Pour renforcer la maitrise des investissements sur ressources extérieures, le gouvernement a intégré des innovations dans la Loi financière 2015.
Aide extérieure et financement du développement en RDC
En République Démocratique du Congo (RDC) comme dans bien des pays en développement, la question de l’efficacité de l’aide extérieure se pose. Il importe de s’interroger sur la hauteur des appuis reçus de l’extérieur, de leur affectation et de la manière dont ils ont pu répondre aux préoccupations du pays. Aussi, il se pose un problème de transparence car les circuits par lesquels passent l’aide ne sont pas bien appréhendés par les autorités nationales.
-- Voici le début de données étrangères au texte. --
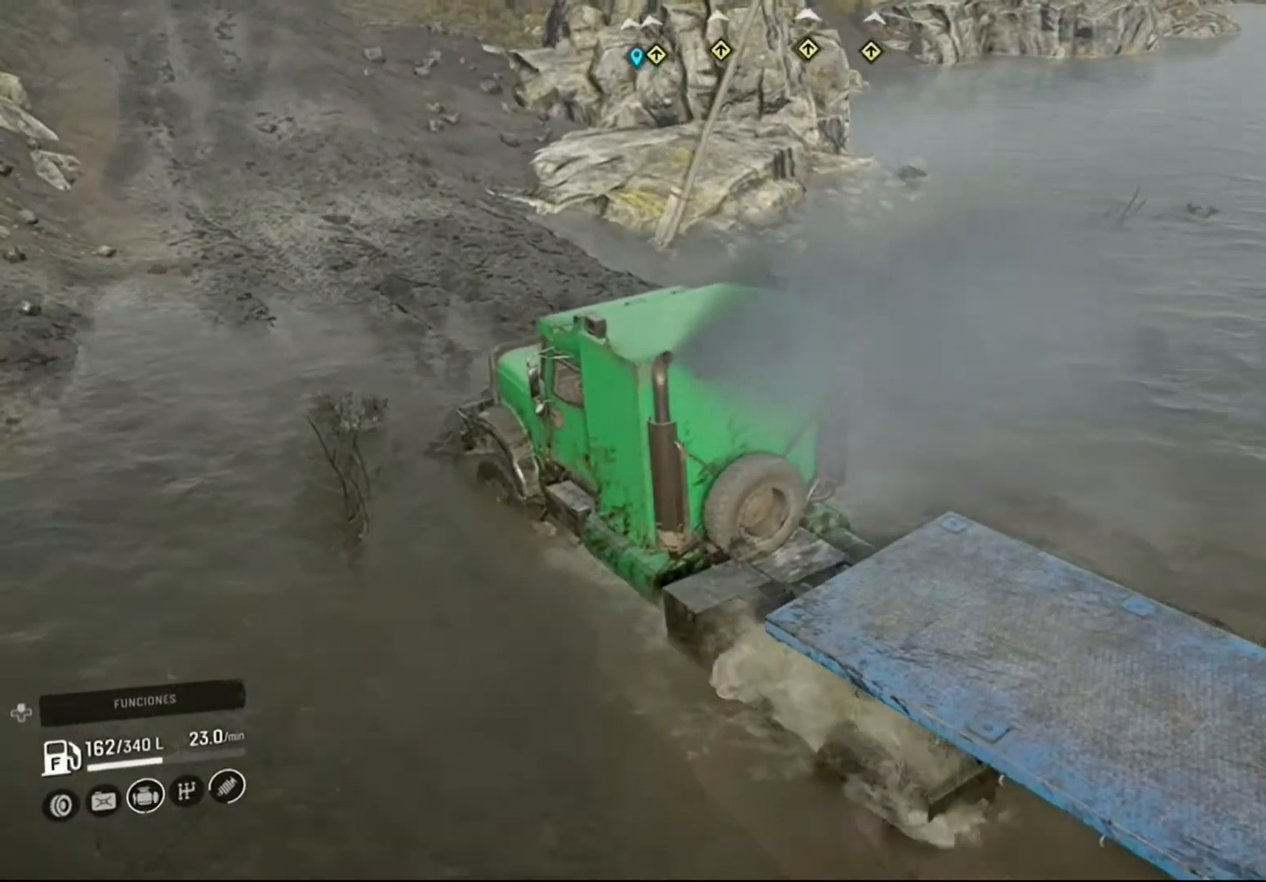
{"buttons": ["R2"], "left_stick": "center", "right_stick": "center", "events": [[267, "right_stick", "center"]]}
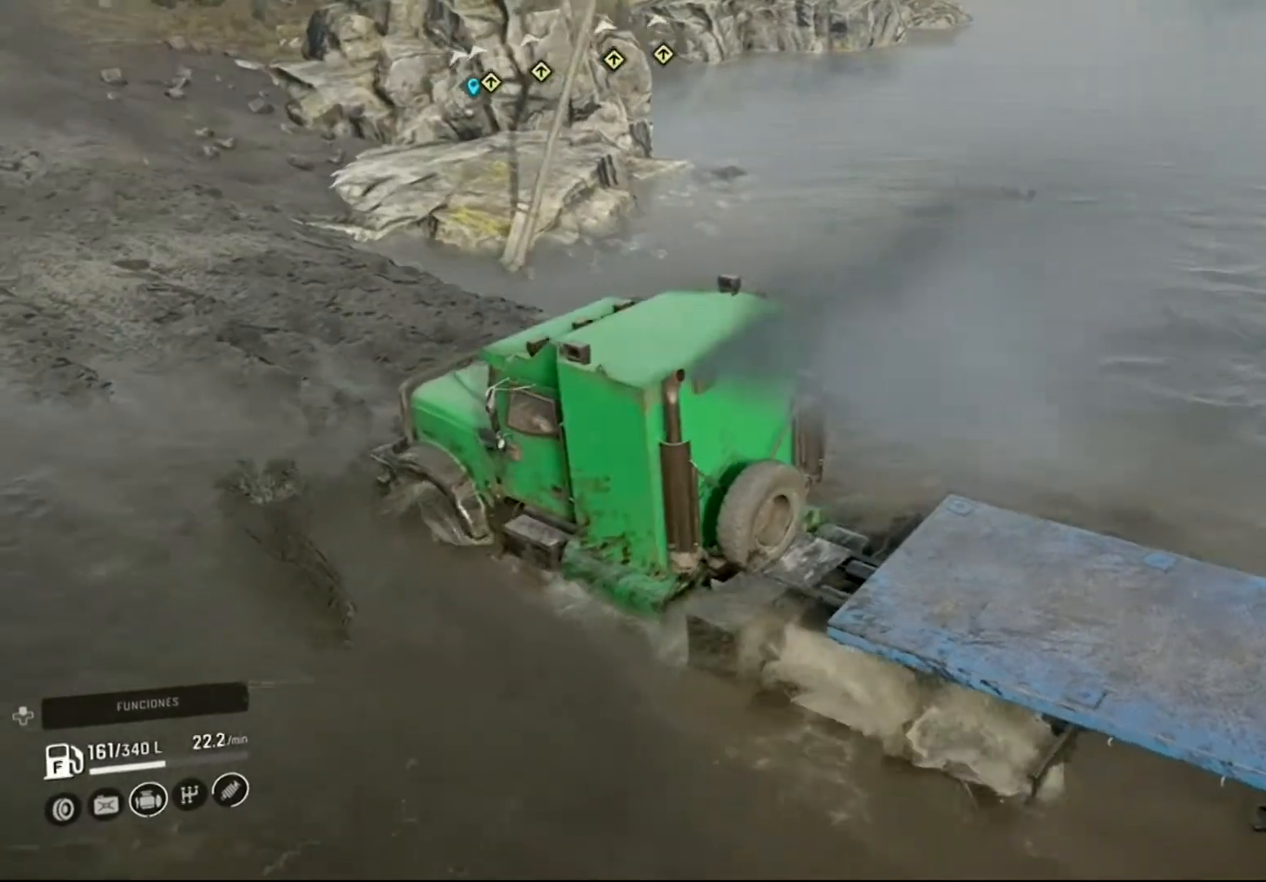
{"buttons": ["R2"], "left_stick": "right", "right_stick": "right", "events": [[100, "left_stick", "right"], [400, "right_stick", "right"]]}
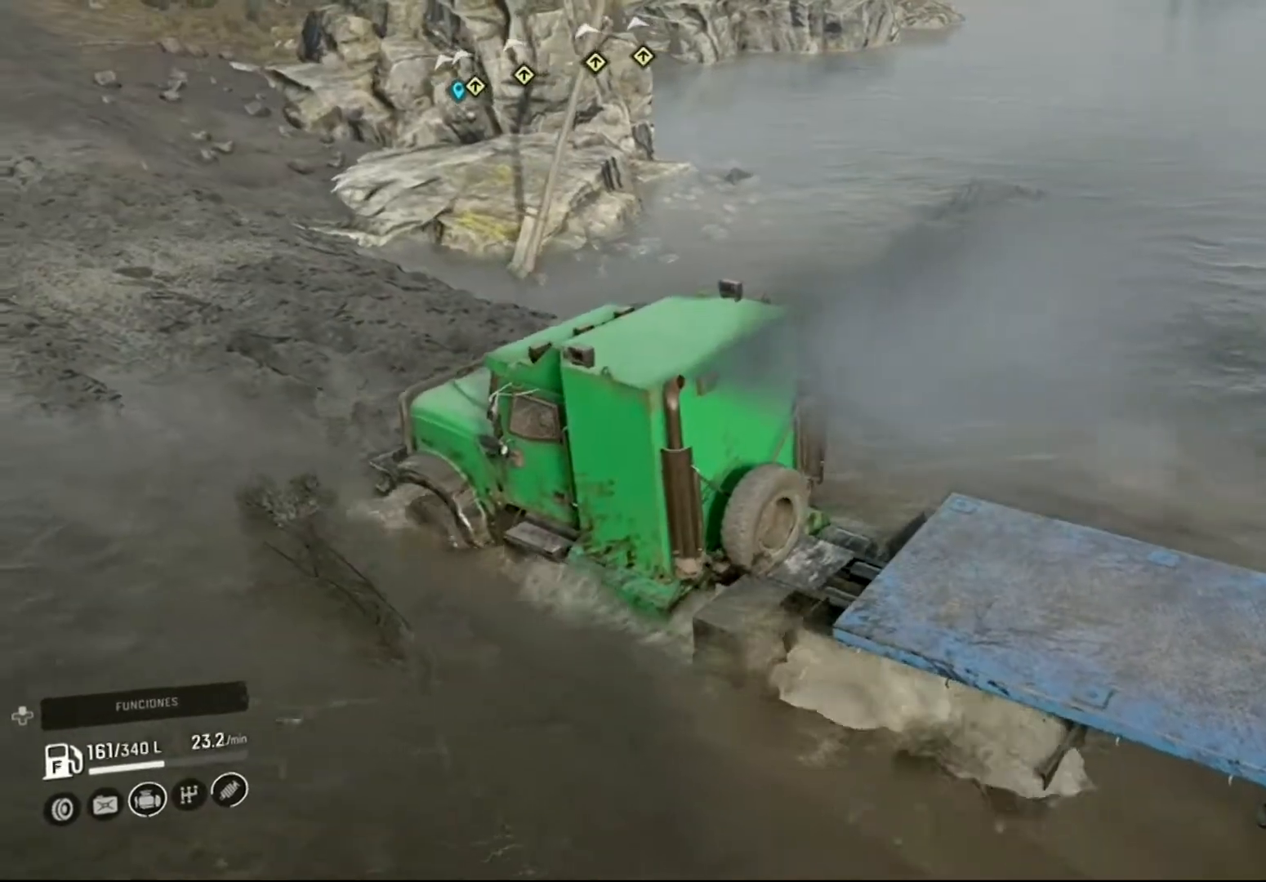
{"buttons": ["R2"], "left_stick": "center", "right_stick": "center", "events": [[267, "left_stick", "center"], [333, "right_stick", "center"]]}
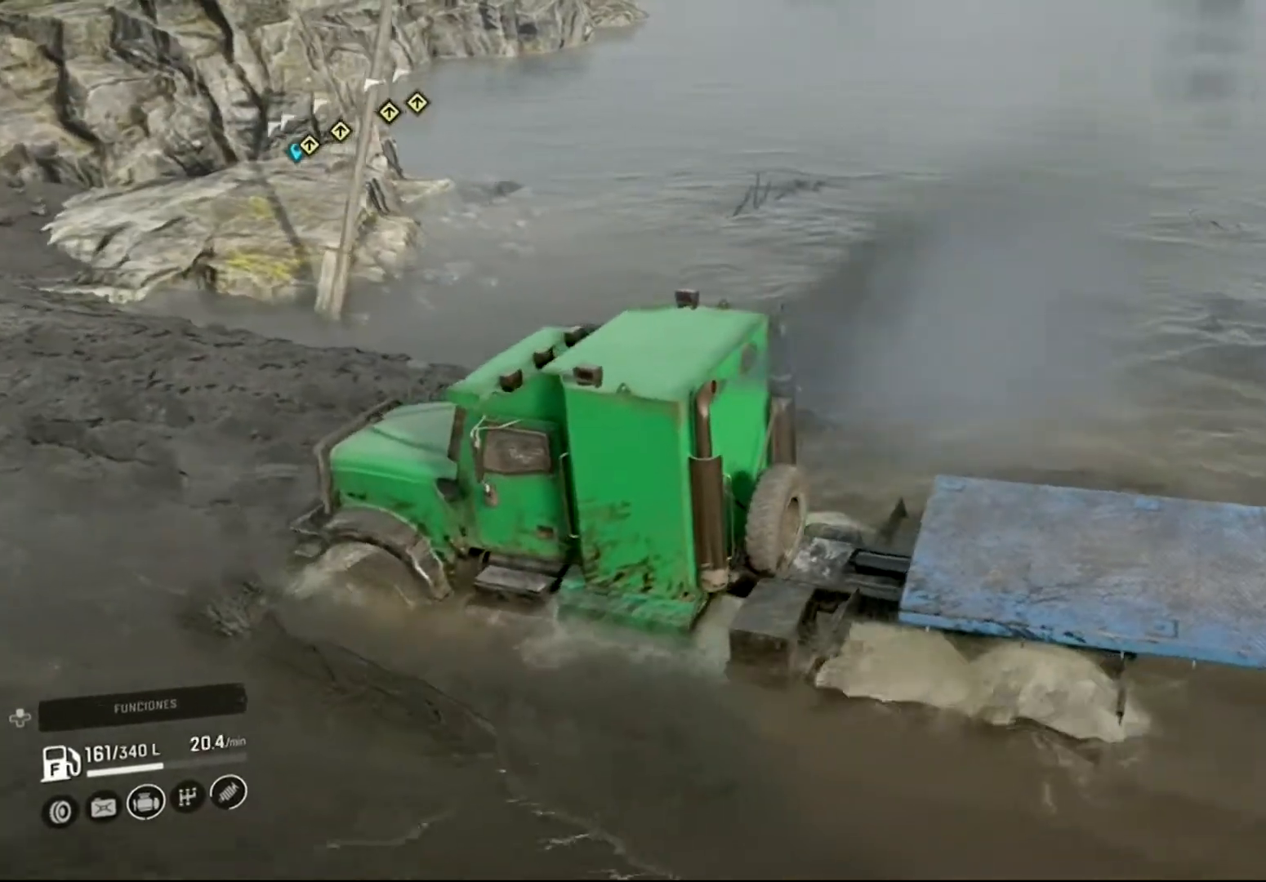
{"buttons": ["R2"], "left_stick": "center", "right_stick": "center", "events": []}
Pour renforcer la maîtrise des investissements sur ressources extérieures, le Gouvernement a intégré des innovations dans la Loi financière de 2015. Désormais, le budget de l’Etat devrait comporter des détails sur l’identification du bailleur, le montant total du projet et la tranche annuelle prévue pour l’exercice en cours.
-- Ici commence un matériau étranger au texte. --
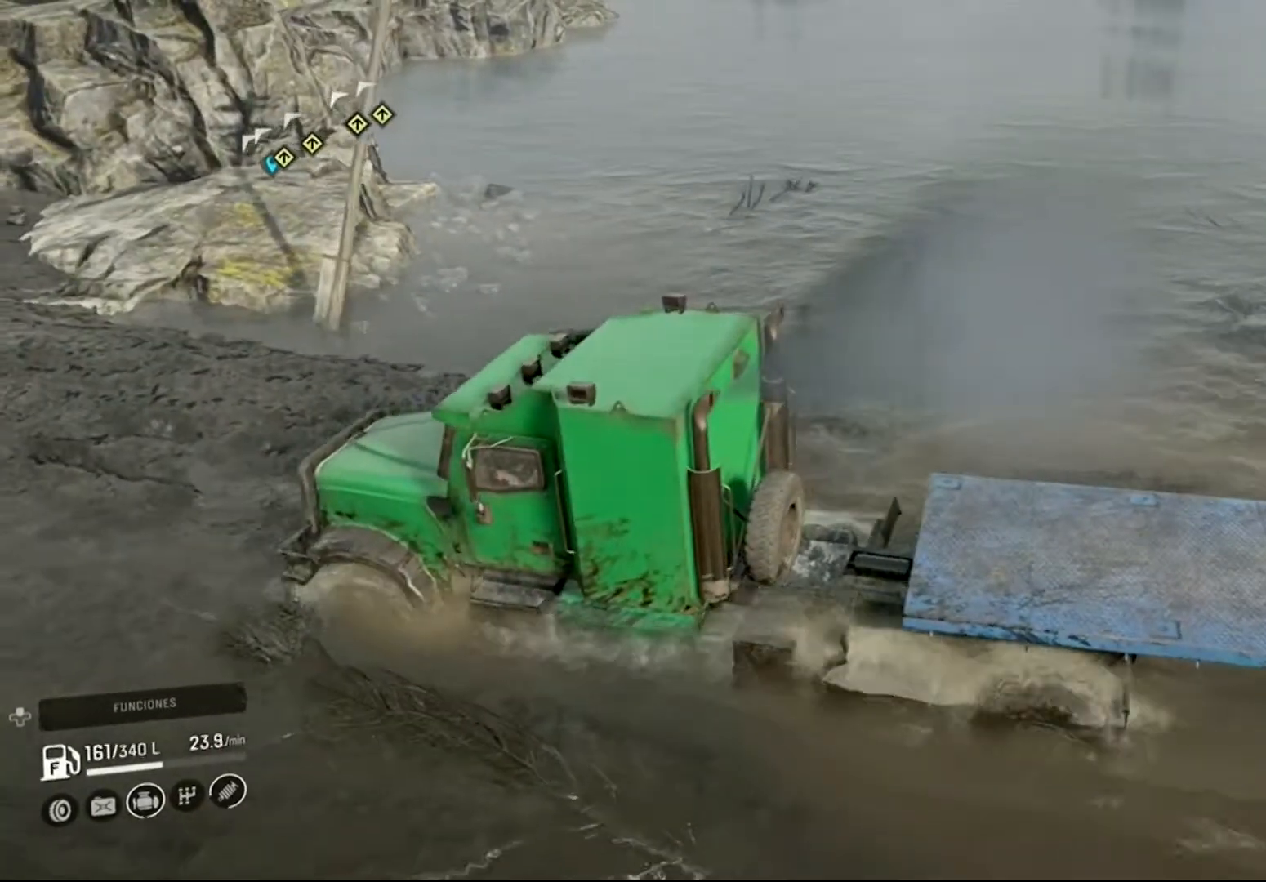
{"buttons": ["R2"], "left_stick": "center", "right_stick": "center", "events": [[133, "left_stick", "right"], [500, "left_stick", "center"]]}
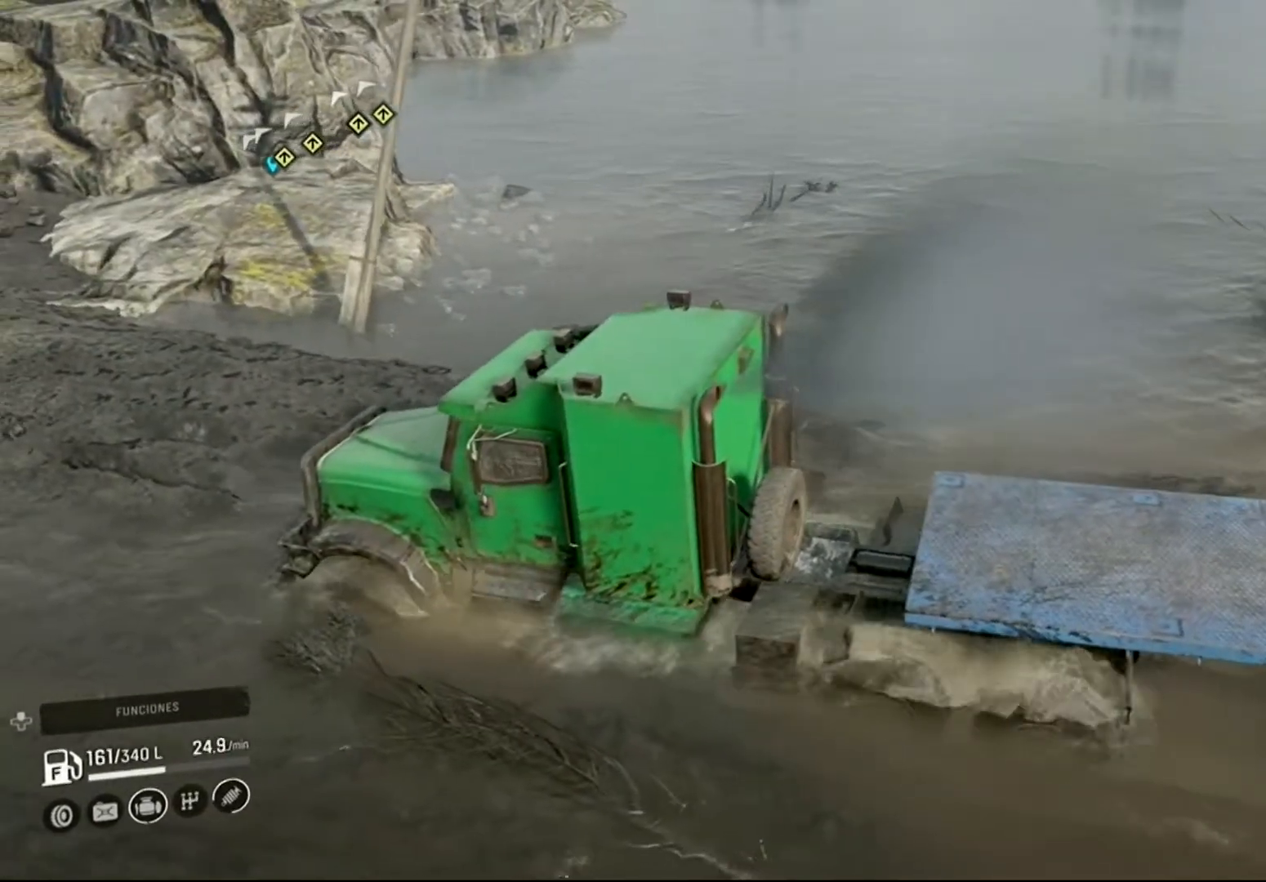
{"buttons": ["R2"], "left_stick": "center", "right_stick": "center", "events": []}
Reprise de la coopération et accroissement de l’aide
Après qu’elle ait été interrompue dans les années 1990 à la suite de la mauvaise gouvernance du pays et de la cessation de paiement du service de la dette extérieure, la coopération structurelle a repris en RDC au début de la décennie 2000. Certaines organisations internationales qui avaient fermé leurs bureaux de Kinshasa, sont revenues au pays et ont drainé dans le système financier national des centaines de millions de dollars dans le cadre de différents projets exécutés dans le pays ainsi que des différentes formes d’assistance lui accordée. Cette reprise de la coopération était due à la mise en œuvre, par le Gouvernement, d’un ensemble de mesures et de réformes visant à assainir le cadre macroéconomique, améliorer la gouvernance et créer les bases d’une croissance économique solide. En 2001-2002, un troc des arriérés de la dette multilatérale a été opéré contre une nouvelle dette à 0.5 % due aux institutions financières internationales. Aussi, un mécanisme d’apurement a été conclu avec la Banque Africaine de Développement (BAD). En septembre 2002, la RDC a restructuré sa dette évaluée à 10.3 milliards USD vis-à-vis de 14 pays créanciers réunis dans le Club de Paris. Ceci a débouché sur une annulation de 4.6 milliards USD de dette et sur un rééchelonnement de 4.3 milliards. L’amélioration des fondamentaux de l’économie et l’allègement ainsi envisagée ont permis l’admission du pays à l’Initiative en faveur des pays pauvres très endettés (I-PPTE) en 2003 et de réduire, à la même année, le service de sa dette de 36 millions USD. Les bailleurs de fonds qui ont financé cette opération ont comptabilisé ces montants dans la rubrique aide publique au développement.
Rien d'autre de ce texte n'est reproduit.